[This article is by my friend John Lacny, a Pittsburgh-based labor activist. He wrote it at my request for my blog, Fire on the Mountain. Lacny possesses a pitiless eye for the mechanisms of domination employed by big capital, which make his pieces, like this one, a delight to read.]
One of the first bitter lessons you learn as an activist is the fact that just because people know the truth does not mean that things are going to change. People have to actually do something about it -- and organizing them to do something about it is one of the toughest things in the world, not least because it requires you to inspire people to believe that it is possible to change things.
That said, our adversaries are well aware that mass-based knowledge is a dangerous thing for them, which is why they invest so much effort in obscuring the facts. An especially illuminating example of this can be found in an article that appeared in the house organ of capital, the Wall Street Journal, just before Thanksgiving.
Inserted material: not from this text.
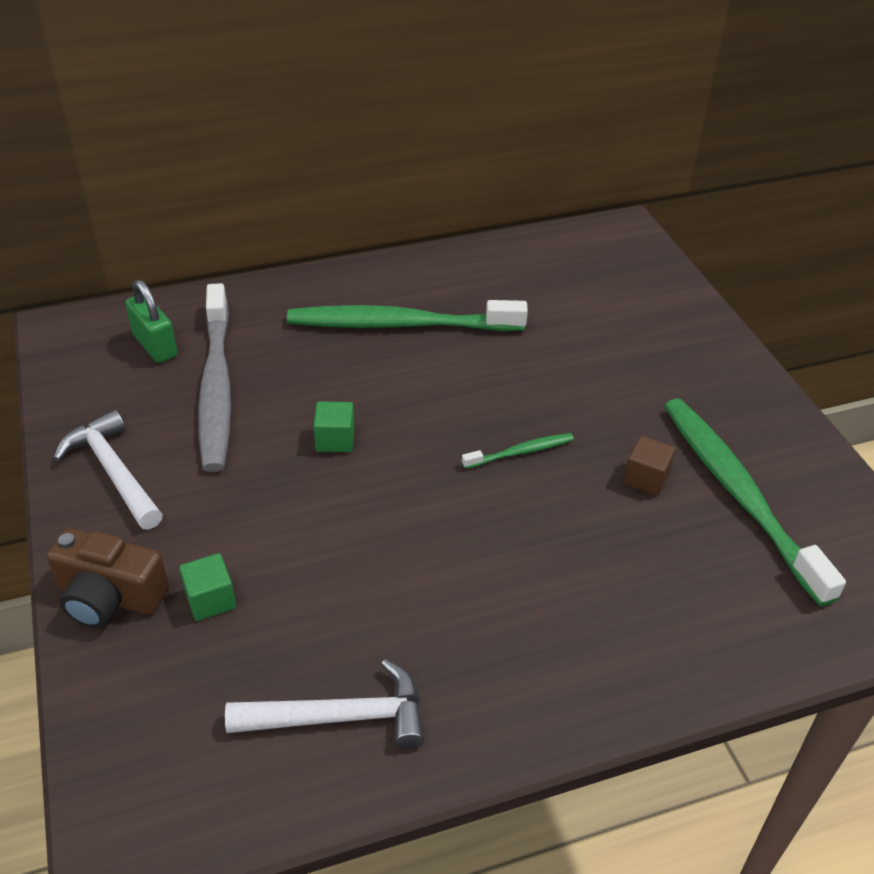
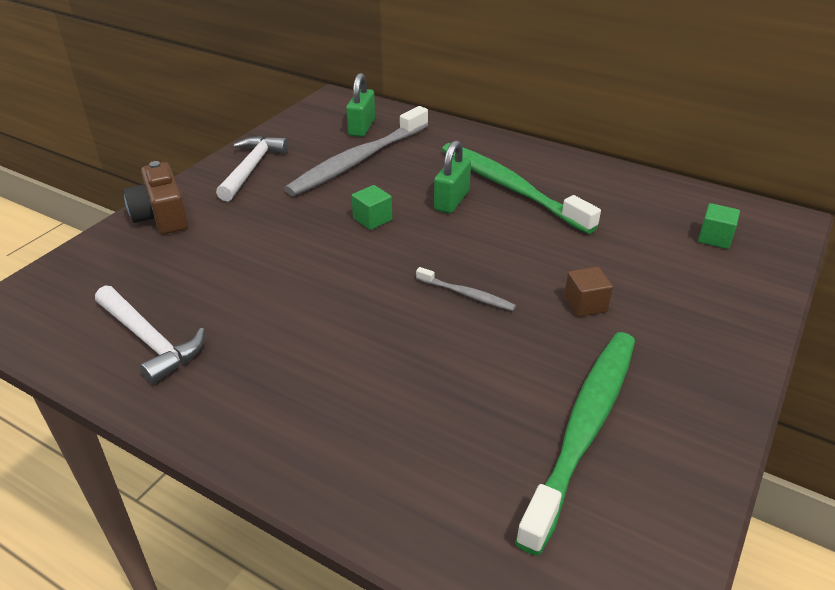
camera: 50 degrees right, 5 degrees down
green cube [179,553,236,621] -> green cube moved to [698,203,740,249]
green toothbrush [462,433,574,469] -> grey toothbrush [416,267,516,311]
brown cube [623,436,676,496] -> brown cube moved to [564,267,613,317]
none -> green padlock [434,140,471,213]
It is entitled "The Boss Makes How Much More Than You? Controversial New Rule Would Make Companies Disclose Data," and it is accompanied by an illustration in which the average CEO is represented as a gigantic pig. (The average worker is portrayed as a much smaller piggy bank, but what do you expect from the WSJ.)
The subject is a new rule by the Securities and Exchange Commission, which would require US companies traded on Wall Street to disclose the ratio of pay between their CEO and their median employee. This rule has been a long time coming, and is the result of 2010's Dodd-Frank financial reform act. Dodd-Frank was a mild financial reform that has more than a few shortcomings, but much like the Affordable Care Act -- which is of similar vintage -- even its mildly progressive features have a way of causing vested interests to break out in hives.